I'm using quite a big nagios configuration (about 4000 services), without any dependencies. This results in a huge mess of notifications when something goes wrong.
I try to look for best practices with Nagios Dependencies, but all I find on the web is basic understanding with a single example. What I need is deeper information, best practices on how to manage such a config file.
Example : On a cluster of 100 servers with apache listening on each, I'm monitoring the number of apache processes and the listening tcp port 80. I want to make one depend on the other, but dependent_hostgroup_name won't do the trick as it results in all "check process" services being dependent on each "check_http" services.
Questions are : How do you manage your dependencies ? Do you use scripts to generate them ?

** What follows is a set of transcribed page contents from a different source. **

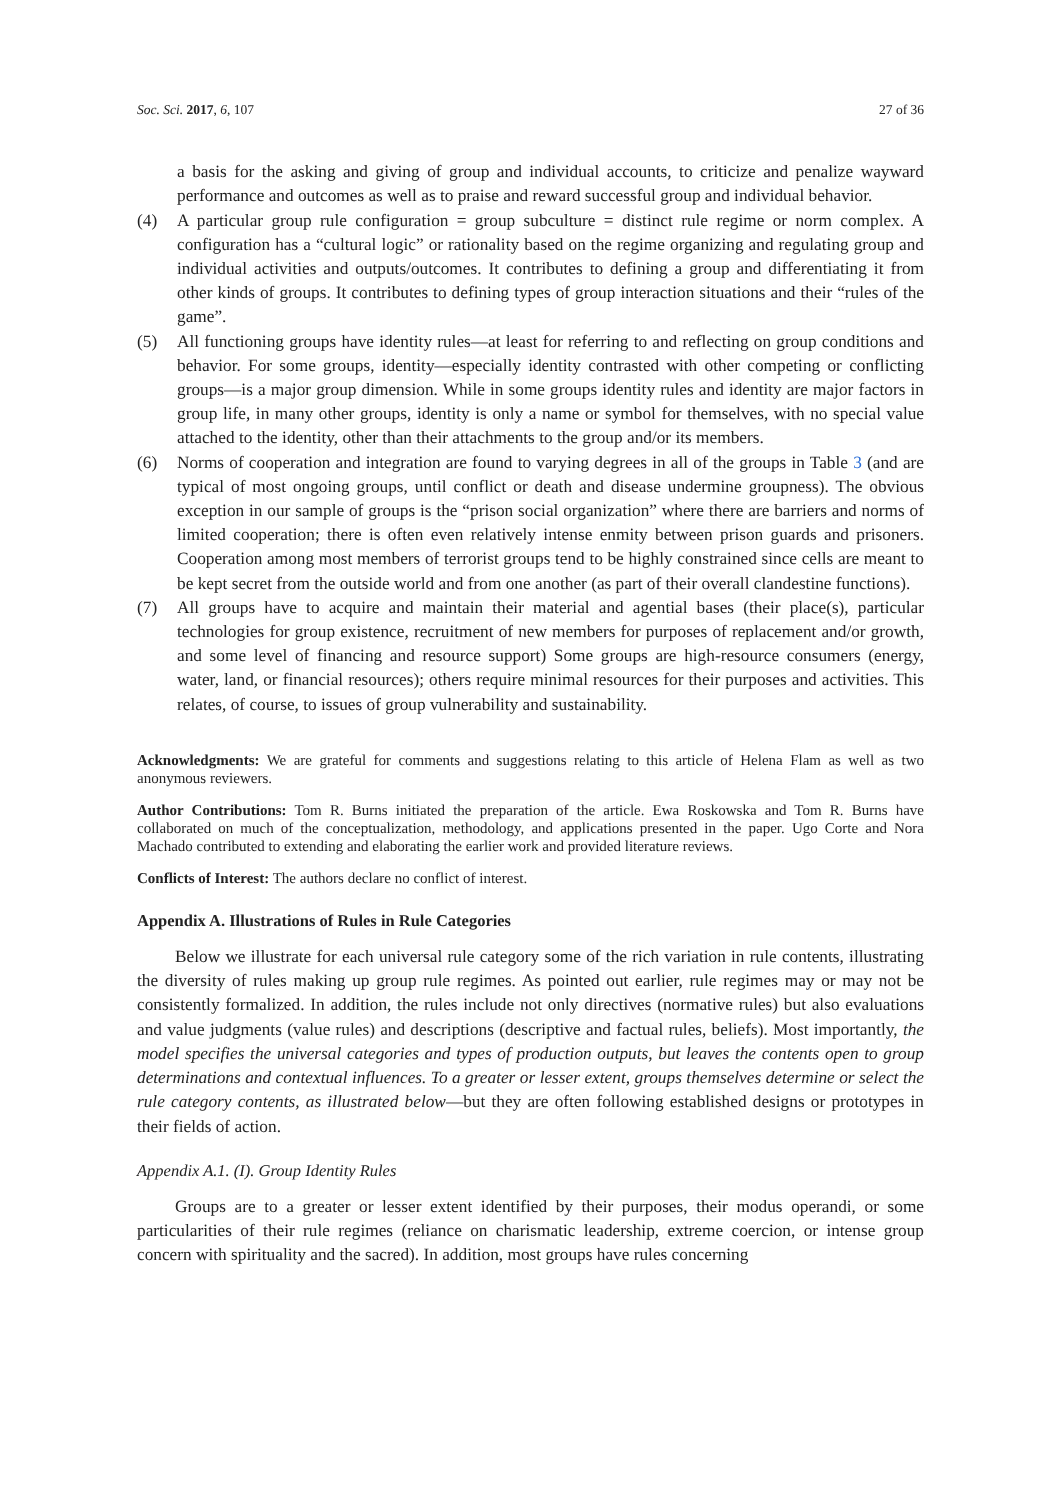Soc. Sci. 2017, 6, 107 27 of 36
a basis for the asking and giving of group and individual accounts, to criticize and penalize wayward performance and outcomes as well as to praise and reward successful group and individual behavior.
(4) A particular group rule configuration = group subculture = distinct rule regime or norm complex. A configuration has a “cultural logic” or rationality based on the regime organizing and regulating group and individual activities and outputs/outcomes. It contributes to defining a group and differentiating it from other kinds of groups. It contributes to defining types of group interaction situations and their “rules of the game”.
(5) All functioning groups have identity rules—at least for referring to and reflecting on group conditions and behavior. For some groups, identity—especially identity contrasted with other competing or conflicting groups—is a major group dimension. While in some groups identity rules and identity are major factors in group life, in many other groups, identity is only a name or symbol for themselves, with no special value attached to the identity, other than their attachments to the group and/or its members.
(6) Norms of cooperation and integration are found to varying degrees in all of the groups in Table 3 (and are typical of most ongoing groups, until conflict or death and disease undermine groupness). The obvious exception in our sample of groups is the “prison social organization” where there are barriers and norms of limited cooperation; there is often even relatively intense enmity between prison guards and prisoners. Cooperation among most members of terrorist groups tend to be highly constrained since cells are meant to be kept secret from the outside world and from one another (as part of their overall clandestine functions).
(7) All groups have to acquire and maintain their material and agential bases (their place(s), particular technologies for group existence, recruitment of new members for purposes of replacement and/or growth, and some level of financing and resource support) Some groups are high-resource consumers (energy, water, land, or financial resources); others require minimal resources for their purposes and activities. This relates, of course, to issues of group vulnerability and sustainability.
Acknowledgments: We are grateful for comments and suggestions relating to this article of Helena Flam as well as two anonymous reviewers.
Author Contributions: Tom R. Burns initiated the preparation of the article. Ewa Roskowska and Tom R. Burns have collaborated on much of the conceptualization, methodology, and applications presented in the paper. Ugo Corte and Nora Machado contributed to extending and elaborating the earlier work and provided literature reviews.
Conflicts of Interest: The authors declare no conflict of interest.
Appendix A. Illustrations of Rules in Rule Categories
Below we illustrate for each universal rule category some of the rich variation in rule contents, illustrating the diversity of rules making up group rule regimes. As pointed out earlier, rule regimes may or may not be consistently formalized. In addition, the rules include not only directives (normative rules) but also evaluations and value judgments (value rules) and descriptions (descriptive and factual rules, beliefs). Most importantly, the model specifies the universal categories and types of production outputs, but leaves the contents open to group determinations and contextual influences. To a greater or lesser extent, groups themselves determine or select the rule category contents, as illustrated below—but they are often following established designs or prototypes in their fields of action.
Appendix A.1. (I). Group Identity Rules
Groups are to a greater or lesser extent identified by their purposes, their modus operandi, or some particularities of their rule regimes (reliance on charismatic leadership, extreme coercion, or intense group concern with spirituality and the sacred). In addition, most groups have rules concerning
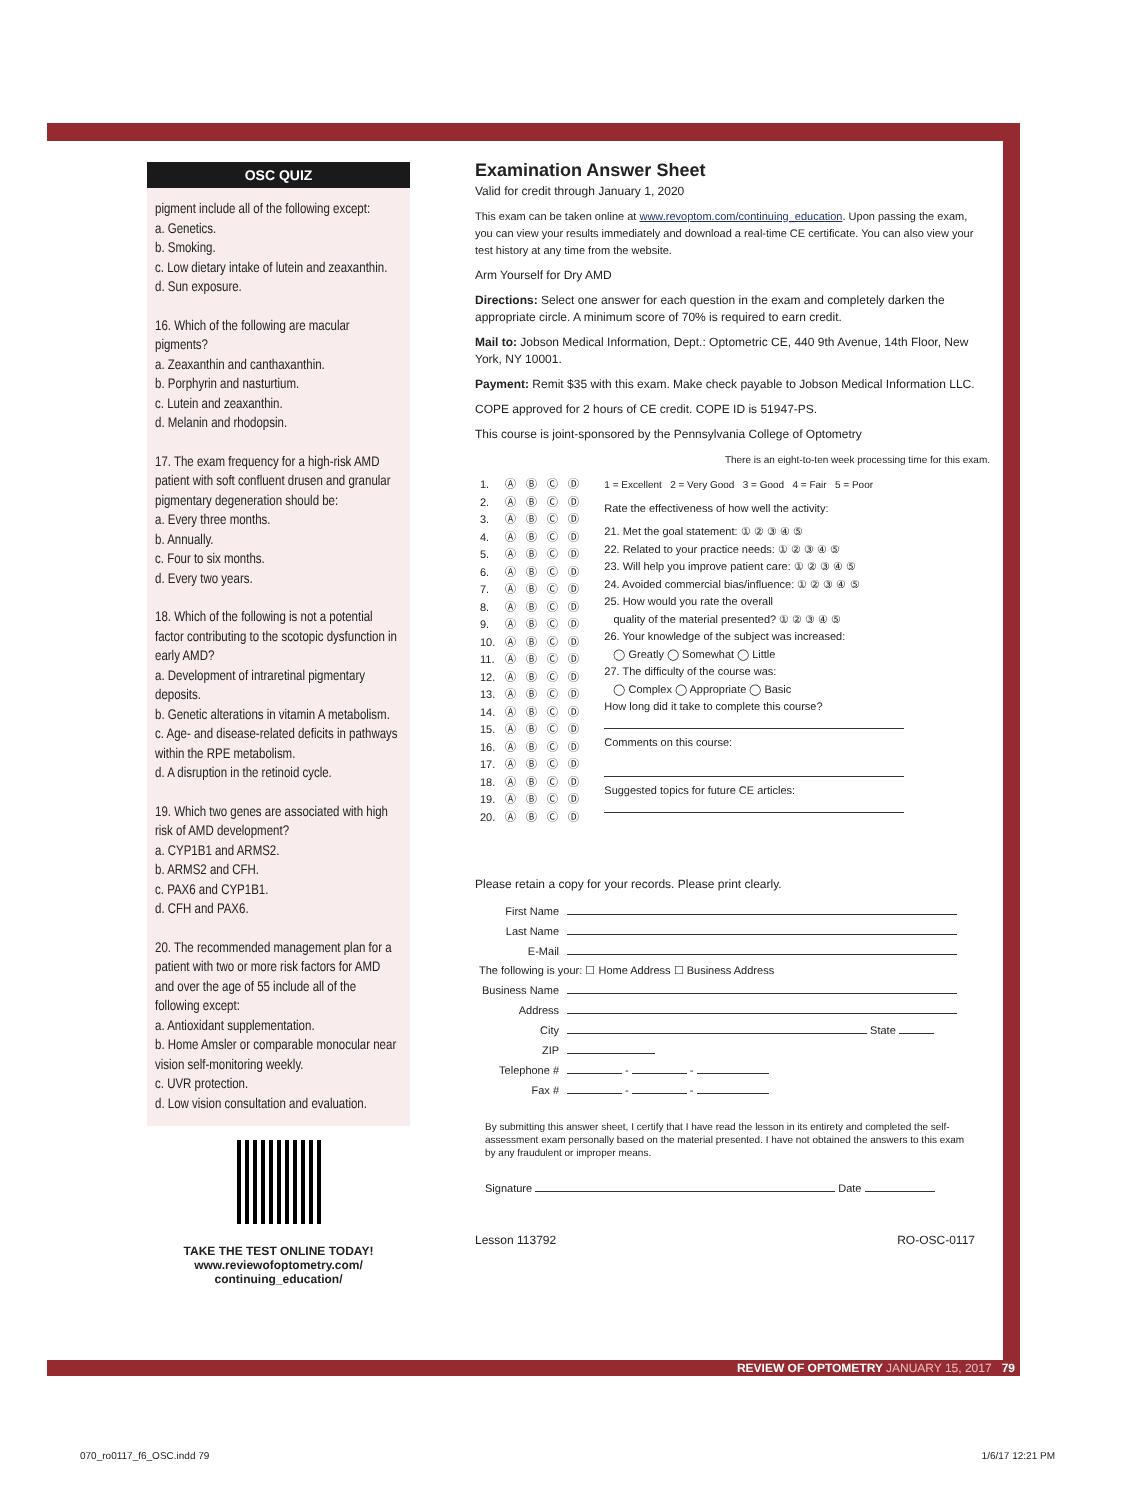OSC QUIZ
pigment include all of the following except:
a. Genetics.
b. Smoking.
c. Low dietary intake of lutein and zeaxanthin.
d. Sun exposure.
16. Which of the following are macular pigments?
a. Zeaxanthin and canthaxanthin.
b. Porphyrin and nasturtium.
c. Lutein and zeaxanthin.
d. Melanin and rhodopsin.
17. The exam frequency for a high-risk AMD patient with soft confluent drusen and granular pigmentary degeneration should be:
a. Every three months.
b. Annually.
c. Four to six months.
d. Every two years.
18. Which of the following is not a potential factor contributing to the scotopic dysfunction in early AMD?
a. Development of intraretinal pigmentary deposits.
b. Genetic alterations in vitamin A metabolism.
c. Age- and disease-related deficits in pathways within the RPE metabolism.
d. A disruption in the retinoid cycle.
19. Which two genes are associated with high risk of AMD development?
a. CYP1B1 and ARMS2.
b. ARMS2 and CFH.
c. PAX6 and CYP1B1.
d. CFH and PAX6.
20. The recommended management plan for a patient with two or more risk factors for AMD and over the age of 55 include all of the following except:
a. Antioxidant supplementation.
b. Home Amsler or comparable monocular near vision self-monitoring weekly.
c. UVR protection.
d. Low vision consultation and evaluation.
TAKE THE TEST ONLINE TODAY!
www.reviewofoptometry.com/
continuing_education/
Examination Answer Sheet
Valid for credit through January 1, 2020
This exam can be taken online at www.revoptom.com/continuing_education. Upon passing the exam, you can view your results immediately and download a real-time CE certificate. You can also view your test history at any time from the website.
Arm Yourself for Dry AMD
Directions: Select one answer for each question in the exam and completely darken the appropriate circle. A minimum score of 70% is required to earn credit.
Mail to: Jobson Medical Information, Dept.: Optometric CE, 440 9th Avenue, 14th Floor, New York, NY 10001.
Payment: Remit $35 with this exam. Make check payable to Jobson Medical Information LLC.
COPE approved for 2 hours of CE credit. COPE ID is 51947-PS.
This course is joint-sponsored by the Pennsylvania College of Optometry
There is an eight-to-ten week processing time for this exam.
| 1. | Ⓐ | Ⓑ | Ⓒ | Ⓓ |
| 2. | Ⓐ | Ⓑ | Ⓒ | Ⓓ |
| 3. | Ⓐ | Ⓑ | Ⓒ | Ⓓ |
| 4. | Ⓐ | Ⓑ | Ⓒ | Ⓓ |
| 5. | Ⓐ | Ⓑ | Ⓒ | Ⓓ |
| 6. | Ⓐ | Ⓑ | Ⓒ | Ⓓ |
| 7. | Ⓐ | Ⓑ | Ⓒ | Ⓓ |
| 8. | Ⓐ | Ⓑ | Ⓒ | Ⓓ |
| 9. | Ⓐ | Ⓑ | Ⓒ | Ⓓ |
| 10. | Ⓐ | Ⓑ | Ⓒ | Ⓓ |
| 11. | Ⓐ | Ⓑ | Ⓒ | Ⓓ |
| 12. | Ⓐ | Ⓑ | Ⓒ | Ⓓ |
| 13. | Ⓐ | Ⓑ | Ⓒ | Ⓓ |
| 14. | Ⓐ | Ⓑ | Ⓒ | Ⓓ |
| 15. | Ⓐ | Ⓑ | Ⓒ | Ⓓ |
| 16. | Ⓐ | Ⓑ | Ⓒ | Ⓓ |
| 17. | Ⓐ | Ⓑ | Ⓒ | Ⓓ |
| 18. | Ⓐ | Ⓑ | Ⓒ | Ⓓ |
| 19. | Ⓐ | Ⓑ | Ⓒ | Ⓓ |
| 20. | Ⓐ | Ⓑ | Ⓒ | Ⓓ |
1 = Excellent 2 = Very Good 3 = Good 4 = Fair 5 = Poor
Rate the effectiveness of how well the activity:
21. Met the goal statement: ① ② ③ ④ ⑤
22. Related to your practice needs: ① ② ③ ④ ⑤
23. Will help you improve patient care: ① ② ③ ④ ⑤
24. Avoided commercial bias/influence: ① ② ③ ④ ⑤
25. How would you rate the overall
quality of the material presented? ① ② ③ ④ ⑤
26. Your knowledge of the subject was increased:
◯ Greatly ◯ Somewhat ◯ Little
27. The difficulty of the course was:
◯ Complex ◯ Appropriate ◯ Basic
How long did it take to complete this course?
Comments on this course:
Suggested topics for future CE articles:
Please retain a copy for your records. Please print clearly.
| First Name | |
| Last Name | |
| E-Mail | |
| The following is your: ☐ Home Address ☐ Business Address | |
| Business Name | |
| Address | |
| City | State |
| ZIP | |
| Telephone # | - - |
| Fax # | - - |
By submitting this answer sheet, I certify that I have read the lesson in its entirety and completed the self-assessment exam personally based on the material presented. I have not obtained the answers to this exam by any fraudulent or improper means.
Signature Date
Lesson 113792 RO-OSC-0117
REVIEW OF OPTOMETRY JANUARY 15, 2017 79
070_ro0117_f6_OSC.indd 79 1/6/17 12:21 PM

Agreed that its pretty hard to do without scripting.
For every service check command, I have defined (in a db table) what it typically depends on, which saves me from having to manually configure every service dependency. Host dependencies I do by hand, but doing mac address discovery on switches via a script is something that would help automate that.
examples:
"check_http_content" would depend on a "check_http" which would depend on a "check_ping".
"check_cisco_ifstate" would depend on a "check_snmp_ok" which would depend on a "check_ping"
If you build your config from a database using a script, this isn't too hard to implement. Otherwise, you would want to write a parser to go through your config file, and insert the dependencies based on the rules.
I can't imagine having any sizable nagios implementation without having a configuration database that you build your configs from, it allows you to add your own abstractions when nagios lacks them, and makes life simpler in many other ways.